The yellow light sliced through the other Meshya's body like paper, leaving gaping wounds that released not blood, but fragments of narratives—pieces of stories she had once visited, once destroyed, once saved.

"Run!" the other Meshya shouted, her voice breaking through coughs that expelled ash.

"Take me with you! Don't let him… finish it here…"

The original Meshya did not think twice.

Her hand grabbed the arm of her other self—it felt cold, far too cold, like touching a corpse that was still moving—and she leapt.

Leaping across the boundaries of universes, piercing through narrative walls torn apart by TMOG's rampage behind them.

She did not know where she was going.

All she knew was that she had to get far away.

When she finally stopped, in a void even emptier than the gray space before—where time did not tick and air did not exist—the other Meshya lay in her lap, her body full of cracks like porcelain on the verge of shattering.

"You… you don't have much time," the original Meshya whispered, her hands trembling as she tried to press wounds she could not stop.

"Explain everything. Now."

The other Meshya smiled.

Not the mad smile from before, but a tired one, the smile of someone who had walked too long and was finally allowed to rest.
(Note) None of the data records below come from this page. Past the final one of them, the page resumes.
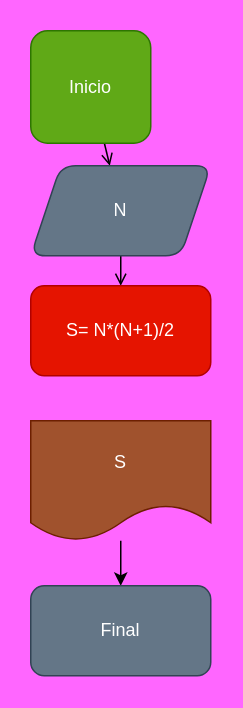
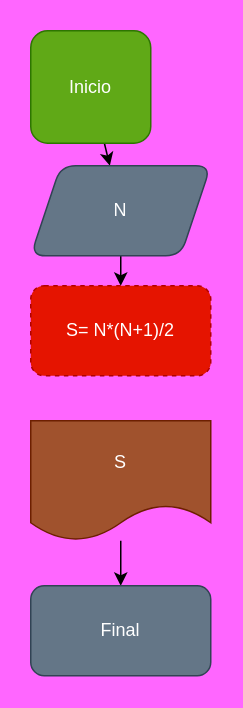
  <mxCell id="0" />
  <mxCell id="1" parent="0" />
- <mxCell id="2" value="" style="edgeStyle=none;html=1;endArrow=open;" edge="1" parent="1" source="3" target="5"><mxGeometry relative="1" as="geometry" /></mxCell>
+ <mxCell id="2" value="" style="edgeStyle=none;html=1;" edge="1" parent="1" source="3" target="5"><mxGeometry relative="1" as="geometry" /></mxCell>
  <mxCell id="3" value="Inicio" style="rounded=1;whiteSpace=wrap;html=1;fillColor=#60a917;fontColor=#ffffff;strokeColor=#2D7600;" vertex="1" parent="1"><mxGeometry x="20" y="20" width="80" height="75" as="geometry" /></mxCell>
- <mxCell id="4" value="" style="edgeStyle=none;html=1;endArrow=open;" edge="1" parent="1" source="5" target="6"><mxGeometry relative="1" as="geometry" /></mxCell>
+ <mxCell id="4" value="" style="edgeStyle=none;html=1;" edge="1" parent="1" source="5" target="6"><mxGeometry relative="1" as="geometry" /></mxCell>
  <mxCell id="5" value="N" style="shape=parallelogram;perimeter=parallelogramPerimeter;whiteSpace=wrap;html=1;fixedSize=1;rounded=1;fillColor=#647687;fontColor=#ffffff;strokeColor=#314354;" vertex="1" parent="1"><mxGeometry x="20" y="110" width="120" height="60" as="geometry" /></mxCell>
- <mxCell id="6" value="S= N*(N+1)/2" style="whiteSpace=wrap;html=1;fillColor=#e51400;strokeColor=#B20000;fontColor=#ffffff;rounded=1;" vertex="1" parent="1"><mxGeometry x="20" y="190" width="120" height="60" as="geometry" /></mxCell>
+ <mxCell id="6" value="S= N*(N+1)/2" style="whiteSpace=wrap;html=1;fillColor=#e51400;strokeColor=#B20000;fontColor=#ffffff;rounded=1;dashed=1;" vertex="1" parent="1"><mxGeometry x="20" y="190" width="120" height="60" as="geometry" /></mxCell>
  <mxCell id="7" value="" style="edgeStyle=none;html=1;" edge="1" parent="1" source="8"><mxGeometry relative="1" as="geometry"><mxPoint x="80" y="390" as="targetPoint" /><Array as="points"><mxPoint x="80" y="360" /></Array></mxGeometry></mxCell>
  <mxCell id="8" value="S" style="shape=document;whiteSpace=wrap;html=1;boundedLbl=1;fillColor=#a0522d;strokeColor=#6D1F00;fontColor=#ffffff;rounded=1;" vertex="1" parent="1"><mxGeometry x="20" y="280" width="120" height="80" as="geometry" /></mxCell>
  <mxCell id="9" value="Final" style="rounded=1;whiteSpace=wrap;html=1;fillColor=#647687;strokeColor=#314354;fontColor=#ffffff;" vertex="1" parent="1"><mxGeometry x="20" y="390" width="120" height="60" as="geometry" /></mxCell>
"Singularity… is not because a universe is born from the wrong root," she said, each word forced out with difficulty, accompanied by faint bursts of ash from the corners of her lips.

"Singularity is a method. A way for new universes to exist. To multiply themselves. By… annihilating everything in the old universe. Then transferring it into a new one."

Her pitch-black eyes looked into the original Meshya's, and for the first time, there was clarity within them—a clarity long lost, one that might have once belonged to an ordinary girl at Jaya Amanah University before everything burned.

"We… we were never observers, Meshya. We are its tools. The Monitor of God never blessed us. He only… used us."